Package: external-protocol
Version: 20231119-r1
Depends: libc
Source: feeds/packages/net/external-protocol
SourceName: external-protocol
Section: net
SourceDateEpoch: 1744823070
Maintainer: Oskari Rauta <oskari.rauta@gmail.com>
Architecture: all
Installed-Size: 10240
Description:  external protocol is a general protocol for assisting
 setup of many virtual devices that lack proper
 protocol support in openwrt. Such as netavark, cni and
 netbird for example. External protocol is supposed
 to be managed with external software, not directly.
 
 external protocol works automaticly on the background
 and sets up netifd details when interface comes up or
 goes down. This allows one to easily add interface to
 a firewall zone.
 
 as a example use case, podman, with network where it's
 internal firewall and portmapper are disabled, control
 of firewalling, whether it was exposing ports or
 limiting/accepting access between networks, such as
 lan can be made through openwrt's own firewalling
 configuration if you used external protocol.
 
 podman example configuration could be as following:
 - lan network: 10.0.0.0/16 (255.255.0.0)
 - container network: 10.129.0.1/24 (255.255.255.0)
 
 Add a network configuration for your container network
 using external protocol. Then create firewall zone for it.
 
 You could create a new container/pod with static ip
 address 10.129.0.2 (as 10.129.0.1 as container network's
 gateway).
 
 Easily define permissions so that local networks can
 connect to container network, but not the other way around.

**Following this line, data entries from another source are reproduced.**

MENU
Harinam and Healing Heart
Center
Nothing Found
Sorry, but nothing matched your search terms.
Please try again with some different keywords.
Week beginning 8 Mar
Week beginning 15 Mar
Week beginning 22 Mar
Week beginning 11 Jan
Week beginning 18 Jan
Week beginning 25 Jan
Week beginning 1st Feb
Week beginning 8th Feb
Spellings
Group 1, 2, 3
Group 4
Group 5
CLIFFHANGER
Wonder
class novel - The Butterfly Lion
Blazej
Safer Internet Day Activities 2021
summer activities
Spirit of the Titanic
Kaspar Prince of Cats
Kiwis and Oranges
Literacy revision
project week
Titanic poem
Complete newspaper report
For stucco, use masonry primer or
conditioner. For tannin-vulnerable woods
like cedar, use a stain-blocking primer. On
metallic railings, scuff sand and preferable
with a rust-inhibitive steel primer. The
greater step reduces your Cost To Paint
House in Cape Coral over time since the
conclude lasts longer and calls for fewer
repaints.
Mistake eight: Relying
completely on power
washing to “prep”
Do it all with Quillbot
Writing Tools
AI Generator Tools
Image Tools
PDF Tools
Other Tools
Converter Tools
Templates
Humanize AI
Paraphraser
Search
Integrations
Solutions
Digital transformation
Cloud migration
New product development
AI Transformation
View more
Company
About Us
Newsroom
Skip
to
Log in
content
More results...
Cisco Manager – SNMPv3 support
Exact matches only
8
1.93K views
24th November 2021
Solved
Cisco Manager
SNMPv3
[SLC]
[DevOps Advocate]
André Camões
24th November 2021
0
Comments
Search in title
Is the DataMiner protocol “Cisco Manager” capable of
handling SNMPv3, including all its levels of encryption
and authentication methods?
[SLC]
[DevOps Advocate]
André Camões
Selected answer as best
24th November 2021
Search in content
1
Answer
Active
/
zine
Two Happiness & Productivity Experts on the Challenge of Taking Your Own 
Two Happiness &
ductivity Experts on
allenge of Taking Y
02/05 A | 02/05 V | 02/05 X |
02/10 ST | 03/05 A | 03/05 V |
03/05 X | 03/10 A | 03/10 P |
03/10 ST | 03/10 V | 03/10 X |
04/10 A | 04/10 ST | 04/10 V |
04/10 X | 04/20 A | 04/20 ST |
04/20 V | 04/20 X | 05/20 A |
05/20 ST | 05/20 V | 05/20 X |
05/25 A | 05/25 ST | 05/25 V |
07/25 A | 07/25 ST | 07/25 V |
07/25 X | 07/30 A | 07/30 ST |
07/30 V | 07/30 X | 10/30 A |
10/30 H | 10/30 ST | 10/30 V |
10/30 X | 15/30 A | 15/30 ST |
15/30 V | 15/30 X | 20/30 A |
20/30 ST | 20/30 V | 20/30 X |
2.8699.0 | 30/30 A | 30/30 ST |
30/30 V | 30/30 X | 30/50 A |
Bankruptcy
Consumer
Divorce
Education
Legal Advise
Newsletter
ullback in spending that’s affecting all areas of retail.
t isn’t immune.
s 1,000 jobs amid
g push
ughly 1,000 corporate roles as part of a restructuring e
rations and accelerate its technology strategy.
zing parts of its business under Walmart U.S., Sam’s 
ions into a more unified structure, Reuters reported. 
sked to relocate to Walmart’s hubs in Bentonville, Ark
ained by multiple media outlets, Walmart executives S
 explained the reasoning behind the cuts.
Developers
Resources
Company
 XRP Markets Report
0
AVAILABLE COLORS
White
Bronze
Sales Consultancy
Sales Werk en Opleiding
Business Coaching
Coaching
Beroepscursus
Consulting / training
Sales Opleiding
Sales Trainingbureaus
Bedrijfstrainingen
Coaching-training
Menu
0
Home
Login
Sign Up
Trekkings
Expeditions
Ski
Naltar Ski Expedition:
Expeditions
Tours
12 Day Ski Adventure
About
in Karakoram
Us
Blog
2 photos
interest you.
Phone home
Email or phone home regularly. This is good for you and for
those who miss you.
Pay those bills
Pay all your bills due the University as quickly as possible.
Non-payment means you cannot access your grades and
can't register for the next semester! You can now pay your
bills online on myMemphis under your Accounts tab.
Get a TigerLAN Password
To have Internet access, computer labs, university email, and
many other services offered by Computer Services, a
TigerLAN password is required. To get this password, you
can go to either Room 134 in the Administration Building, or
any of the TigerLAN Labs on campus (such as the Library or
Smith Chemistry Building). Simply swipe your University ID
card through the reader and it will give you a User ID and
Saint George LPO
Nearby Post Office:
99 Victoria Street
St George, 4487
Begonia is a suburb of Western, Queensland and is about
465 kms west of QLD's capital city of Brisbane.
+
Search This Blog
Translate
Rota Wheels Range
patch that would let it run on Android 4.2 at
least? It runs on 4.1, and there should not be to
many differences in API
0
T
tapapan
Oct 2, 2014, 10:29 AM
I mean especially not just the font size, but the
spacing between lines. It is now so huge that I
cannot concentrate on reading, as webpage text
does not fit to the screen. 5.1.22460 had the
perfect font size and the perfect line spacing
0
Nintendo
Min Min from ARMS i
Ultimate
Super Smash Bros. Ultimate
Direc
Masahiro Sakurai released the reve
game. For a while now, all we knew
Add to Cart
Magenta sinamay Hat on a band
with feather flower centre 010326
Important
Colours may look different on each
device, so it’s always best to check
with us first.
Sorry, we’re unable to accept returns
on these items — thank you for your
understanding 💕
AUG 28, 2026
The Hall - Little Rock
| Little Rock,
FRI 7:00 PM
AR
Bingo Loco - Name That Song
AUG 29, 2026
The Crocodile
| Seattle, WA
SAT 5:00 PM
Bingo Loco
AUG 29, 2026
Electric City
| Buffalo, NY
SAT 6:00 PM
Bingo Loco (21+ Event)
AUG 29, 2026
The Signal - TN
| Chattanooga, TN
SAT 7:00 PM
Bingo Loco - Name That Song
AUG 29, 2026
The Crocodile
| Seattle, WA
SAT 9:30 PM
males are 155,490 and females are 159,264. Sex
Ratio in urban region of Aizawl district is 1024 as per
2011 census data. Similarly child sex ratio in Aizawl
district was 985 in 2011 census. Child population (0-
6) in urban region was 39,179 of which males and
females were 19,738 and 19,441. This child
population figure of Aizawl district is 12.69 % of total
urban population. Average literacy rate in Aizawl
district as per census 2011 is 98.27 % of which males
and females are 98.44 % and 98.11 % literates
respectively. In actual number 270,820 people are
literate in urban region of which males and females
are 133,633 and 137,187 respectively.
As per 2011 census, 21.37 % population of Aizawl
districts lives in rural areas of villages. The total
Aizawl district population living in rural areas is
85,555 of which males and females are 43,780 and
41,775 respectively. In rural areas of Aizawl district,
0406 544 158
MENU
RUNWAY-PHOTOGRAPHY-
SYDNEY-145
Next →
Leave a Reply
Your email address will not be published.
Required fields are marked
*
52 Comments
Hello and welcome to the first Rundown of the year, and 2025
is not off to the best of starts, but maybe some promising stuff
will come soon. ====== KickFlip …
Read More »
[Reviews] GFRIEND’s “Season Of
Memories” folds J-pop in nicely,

 Also you want to allow forwarding from/to wan.
 
 Now, as container cannot access local dns, make a rule for
 your firewall to accept connections from container network
 to port 53 (dns).
 
 Now all you have to do, is make redirects to your firewall
 and point them to 10.129.0.2 and connections from wan are
 redirectered to containers/pods.
 
 external protocol also works for other applications as
 well that are using veth/tun/etc devices and don't have
 a hand-tailored protocol available, such as vpn service
 netbird.
 
 Protocol has 3 settings: device, searchdomain and delay.
 Sometimes polling interfaces takes some time, and in
 that case you might want to add few seconds to delay.
 Otherwise, it can be excluded from configuration.
 Option for searchdomain is also completely optional.
 
 package was previously known as cni protocol but as
 it can be used on so many other things, naming became
 mis-leading and it was renamed to external protocol.